For the first 50 years of computer science research, we didn’t need to talk to people in other fields because the problems were so obvious; hardware was slow, programming was difficult, and software was buggy. After 50 years of progress, some are now looking beyond core CS, I now believe there are more opportunities now between disciplines than there are within them. As one of the founders of the AMP Lab––which is building software tools to analyze Big Data by utilizing cloud computing and machine learning––I looked beyond CS for applications that used data that was both large and compelling. The health experts I talked to all argued that genetics is a critical application for science in general and personalized medicine in particular. Thus, we decided to target genetics.
Using cloud computing, Spark, and open source development, we believe we can dramatically improve genetics processing. Today, it takes more than a week to process a genome; we believe we can do it at higher accuracy in one hour. Here are examples to bolster our beliefs:
● Our first genetics project was a short-read sequencing aligner, which is one of the most expensive data processing steps. The result is SNAP (Scalable Nucleotide Alignment Program), which is one of the most accurate and by far the fastest aligner at 3-10 time faster. SNAP’s success bolstered our confidence, so we started several more efforts:
● ADAM is a cluster friendly storage format for genetic information that embraces modern systems technology to accelerate other steps of the genomic processing software pipeline. For example, ADAM executes two of the most expensive steps 110 times faster using an 82-node cluster.
● Another expensive step in a genomics pipeline is identifying the differences between the standard human reference and each person, named variant calling. Papers proposing new variant callers typically use unique data sets and metrics, as genetics benchmarks do not exist. Thus, we proposed SMaSH, a variant calling benchmark suite with appropriate evaluation metrics. As there is no real ground truth for genetics—the technology cannot yet specify 3B base pairs perfectly—it is trickier than in CS. Just as CS fields accelerate when benchmarks are embraced, we hope that SMaSH will accelerate variant calling.
David Patterson joined UC Berkeley in 1977 after receiving all his degrees from UCLA.
His most successful projects have likely been Reduced Instruction Set Computers (RISC), Redundant Arrays of Inexpensive Disks (RAID), and Network of Workstations (NOW). All three projects helped lead to multibillion-dollar industries.

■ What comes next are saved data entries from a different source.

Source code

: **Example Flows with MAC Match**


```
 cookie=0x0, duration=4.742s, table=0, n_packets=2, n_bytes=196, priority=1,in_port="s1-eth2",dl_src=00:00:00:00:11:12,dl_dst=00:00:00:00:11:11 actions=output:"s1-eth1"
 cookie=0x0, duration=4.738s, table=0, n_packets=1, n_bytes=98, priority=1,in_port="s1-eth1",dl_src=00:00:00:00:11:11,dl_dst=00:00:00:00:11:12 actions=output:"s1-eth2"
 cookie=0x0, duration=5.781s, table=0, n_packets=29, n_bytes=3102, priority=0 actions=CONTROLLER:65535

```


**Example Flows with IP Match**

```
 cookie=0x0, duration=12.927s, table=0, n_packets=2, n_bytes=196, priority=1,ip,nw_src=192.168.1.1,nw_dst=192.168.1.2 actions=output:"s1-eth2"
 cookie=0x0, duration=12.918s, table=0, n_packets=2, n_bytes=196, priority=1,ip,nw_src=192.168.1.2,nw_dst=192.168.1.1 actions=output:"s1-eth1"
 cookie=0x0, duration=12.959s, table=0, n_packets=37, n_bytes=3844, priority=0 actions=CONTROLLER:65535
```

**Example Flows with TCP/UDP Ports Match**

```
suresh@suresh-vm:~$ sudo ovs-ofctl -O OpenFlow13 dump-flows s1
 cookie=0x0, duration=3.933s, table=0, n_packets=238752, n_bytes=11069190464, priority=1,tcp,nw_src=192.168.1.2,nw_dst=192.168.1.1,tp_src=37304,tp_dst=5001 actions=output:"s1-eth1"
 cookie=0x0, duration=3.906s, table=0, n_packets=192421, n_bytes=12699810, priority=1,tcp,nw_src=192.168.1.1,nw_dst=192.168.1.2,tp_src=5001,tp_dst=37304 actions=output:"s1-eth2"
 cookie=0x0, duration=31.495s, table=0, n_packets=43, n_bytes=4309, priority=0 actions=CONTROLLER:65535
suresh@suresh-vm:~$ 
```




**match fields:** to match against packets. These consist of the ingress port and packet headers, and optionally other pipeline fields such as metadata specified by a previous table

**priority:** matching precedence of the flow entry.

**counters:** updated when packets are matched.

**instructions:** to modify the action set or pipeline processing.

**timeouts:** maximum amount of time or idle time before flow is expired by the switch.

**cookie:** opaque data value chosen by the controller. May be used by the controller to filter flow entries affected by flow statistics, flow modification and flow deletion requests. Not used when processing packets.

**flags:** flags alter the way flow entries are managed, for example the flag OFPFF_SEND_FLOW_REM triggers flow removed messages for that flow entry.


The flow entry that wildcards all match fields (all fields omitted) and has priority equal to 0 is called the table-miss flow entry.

This research led to many papers and six books, with the best known book being Computer Architecture: A Quantitative Approach, co-authored by John Hennessy, and the most recent book being Engineering Software as a Service, co-authored by Armando Fox. His current research is centered on cancer genomics for UC Berkeley’s AMP and ASPIRE Labs.

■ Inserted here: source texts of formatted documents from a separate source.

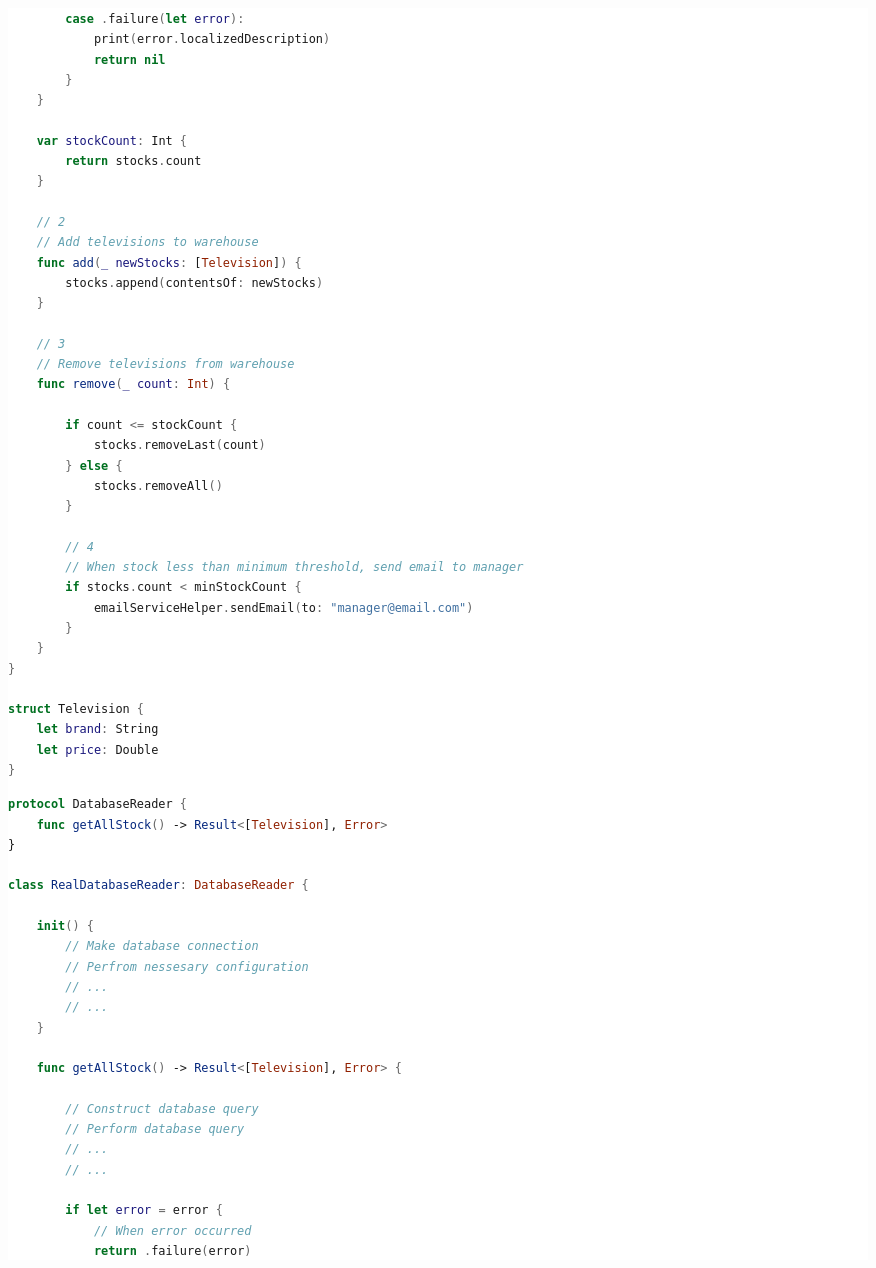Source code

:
 ```swift
        case .failure(let error):
            print(error.localizedDescription)
            return nil
        }
    }
    
    var stockCount: Int {
        return stocks.count
    }

    // 2
    // Add televisions to warehouse
    func add(_ newStocks: [Television]) {
        stocks.append(contentsOf: newStocks)
    }
    
    // 3
    // Remove televisions from warehouse
    func remove(_ count: Int) {
        
        if count <= stockCount {
            stocks.removeLast(count)
        } else {
            stocks.removeAll()
        }

        // 4
        // When stock less than minimum threshold, send email to manager
        if stocks.count < minStockCount {
            emailServiceHelper.sendEmail(to: "manager@email.com")
        }
    }
}

struct Television {
    let brand: String
    let price: Double
}
```

```swift
protocol DatabaseReader {
    func getAllStock() -> Result<[Television], Error>
}

class RealDatabaseReader: DatabaseReader {

    init() {
        // Make database connection
        // Perfrom nessesary configuration
        // ...
        // ...
    }

    func getAllStock() -> Result<[Television], Error> {

        // Construct database query
        // Perform database query
        // ...
        // ...
        
        if let error = error {
            // When error occurred
            return .failure(error)
```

In the past, he served as Director of the Parallel Computing Lab (Par lab), Director of the Reliable And Distributed Systems Lab (RAD Lab), Chair of UC Berkeley’s CS Division, Chair of the Computing Research Association (CRA), and President of the Association for Computing Machinery (ACM).
This work resulted in 35 honors, some shared with friends. His research awards include election to the National Academy of Engineering, the National Academy of Sciences, and the Silicon Valley Engineering Hall of Fame along with being named Fellow of ACM, the Computer History Museum, IEEE, and both AAAS organizations. His teaching honors include the ACM Karlstrom Outstanding Educator Award, the IEEE Mulligan Education Medal, and the UC Berkeley Distinguished Teaching Award. He also received Distinguished Service Awards from ACM, CRA, and SIGARCH.